*** Begin section ***
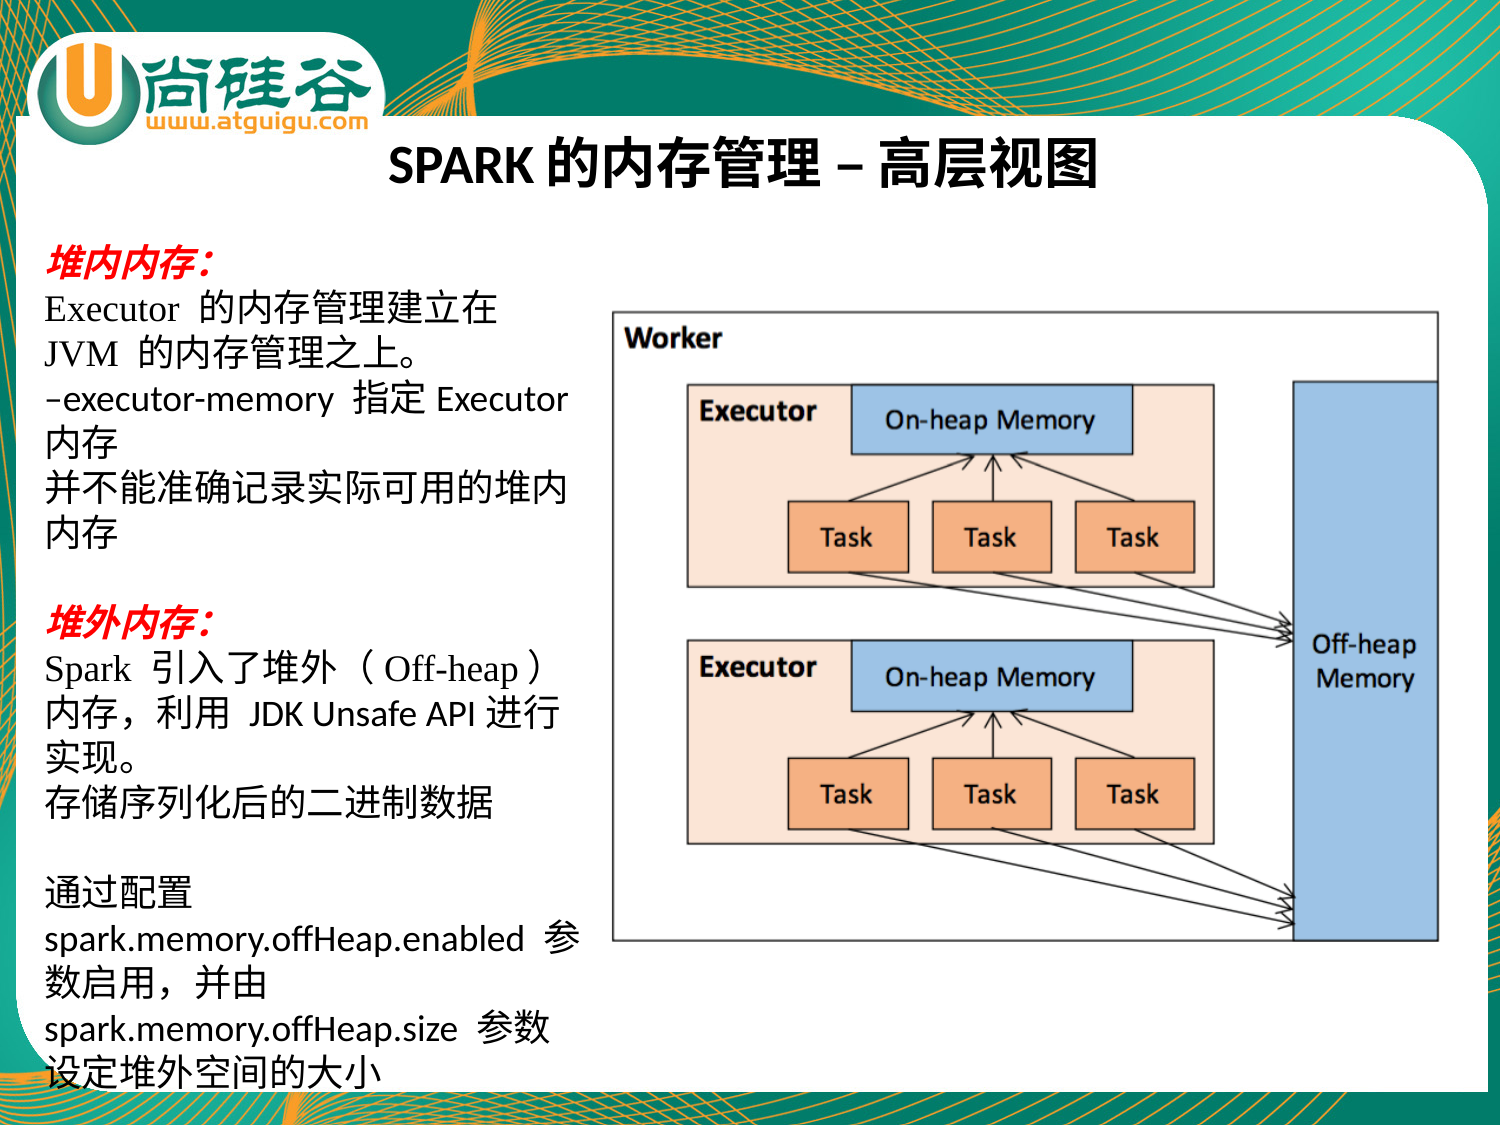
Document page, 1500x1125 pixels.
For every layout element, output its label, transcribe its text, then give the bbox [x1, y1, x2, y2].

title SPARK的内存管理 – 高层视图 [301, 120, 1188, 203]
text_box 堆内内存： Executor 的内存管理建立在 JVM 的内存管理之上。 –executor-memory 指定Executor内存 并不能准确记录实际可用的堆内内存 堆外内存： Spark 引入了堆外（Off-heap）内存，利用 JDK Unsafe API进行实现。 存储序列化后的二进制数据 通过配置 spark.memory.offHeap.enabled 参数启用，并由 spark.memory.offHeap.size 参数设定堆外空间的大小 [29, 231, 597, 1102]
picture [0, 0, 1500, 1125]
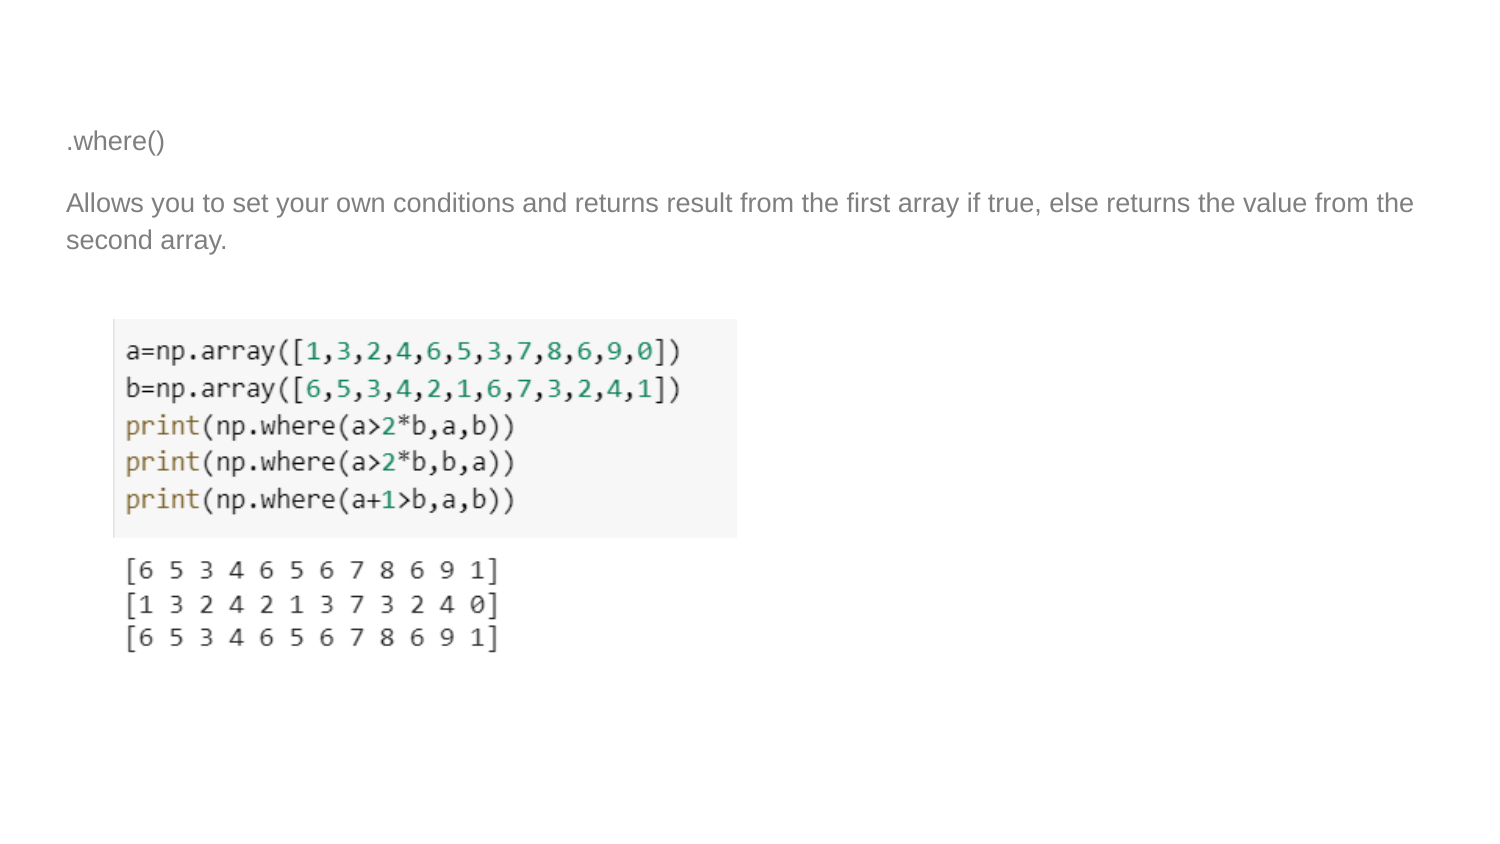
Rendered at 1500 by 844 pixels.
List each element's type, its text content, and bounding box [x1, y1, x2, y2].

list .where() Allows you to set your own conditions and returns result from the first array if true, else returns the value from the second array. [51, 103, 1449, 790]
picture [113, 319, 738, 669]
*** End section ***
*** Begin section ***
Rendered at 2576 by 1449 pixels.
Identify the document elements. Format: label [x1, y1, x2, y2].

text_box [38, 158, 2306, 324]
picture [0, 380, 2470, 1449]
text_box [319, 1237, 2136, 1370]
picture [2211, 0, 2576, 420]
*** End section ***
Throughout the material above, find every line holding "Rendered" and copy it.

Finished exercise.
Rendered at 1500 by 844 pixels.
Rendered at 2576 by 1449 pixels.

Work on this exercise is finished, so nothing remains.